Exercise description – Write out, word for word, each line from the start of the entries through the one holding "Rue du Meiboom 14"; omit the pictures.

Stored entries
/---
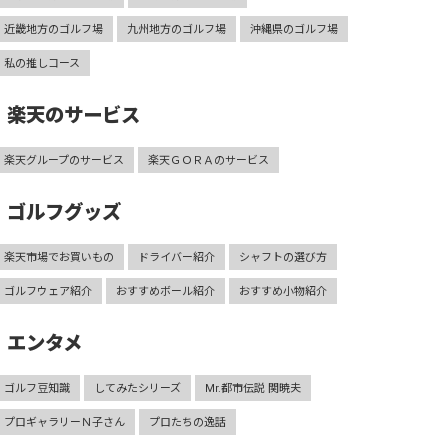
近畿地方のゴルフ場
九州地方のゴルフ場
沖縄県のゴルフ場
私の推しコース
楽天のサービス
楽天グループのサービス
楽天ＧＯＲＡのサービス
ゴルフグッズ
楽天市場でお買いもの
ドライバー紹介
シャフトの選び方
ゴルフウェア紹介
おすすめボール紹介
おすすめ小物紹介
エンタメ
ゴルフ豆知識
してみたシリーズ
Mr.都市伝説 関暁夫
プロギャラリーＮ子さん
プロたちの逸話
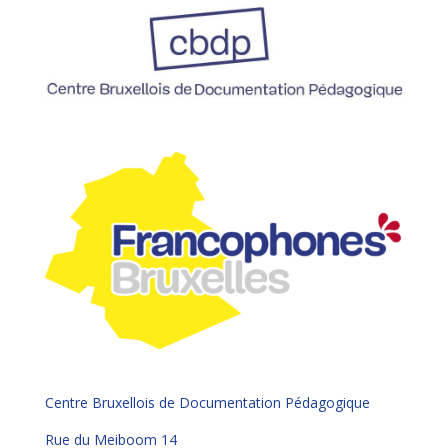
Centre Bruxellois de Documentation Pédagogique
Rue du Meiboom 14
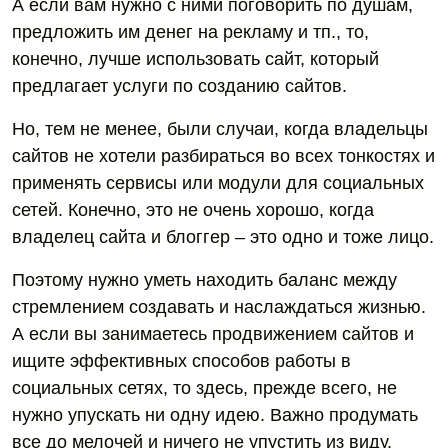
А если вам нужно с ними поговорить по душам,
предложить им денег на рекламу и тп., то,
конечно, лучше использовать сайт, который
предлагает услуги по созданию сайтов.
Но, тем не менее, были случаи, когда владельцы
сайтов не хотели разбираться во всех тонкостях и
применять сервисы или модули для социальных
сетей. Конечно, это не очень хорошо, когда
владелец сайта и блоггер – это одно и тоже лицо.
Поэтому нужно уметь находить баланс между
стремлением создавать и наслаждаться жизнью.
А если вы занимаетесь продвижением сайтов и
ищите эффективных способов работы в
социальных сетях, то здесь, прежде всего, не
нужно упускать ни одну идею. Важно продумать
все до мелочей и ничего не упустить из виду.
\---
Written reply –
近畿地方のゴルフ場
九州地方のゴルフ場
沖縄県のゴルフ場
私の推しコース
楽天のサービス
楽天グループのサービス
楽天ＧＯＲＡのサービス
ゴルフグッズ
楽天市場でお買いもの
ドライバー紹介
シャフトの選び方
ゴルフウェア紹介
おすすめボール紹介
おすすめ小物紹介
エンタメ
ゴルフ豆知識
してみたシリーズ
Mr.都市伝説 関暁夫
プロギャラリーＮ子さん
プロたちの逸話
Centre Bruxellois de Documentation Pédagogique
Rue du Meiboom 14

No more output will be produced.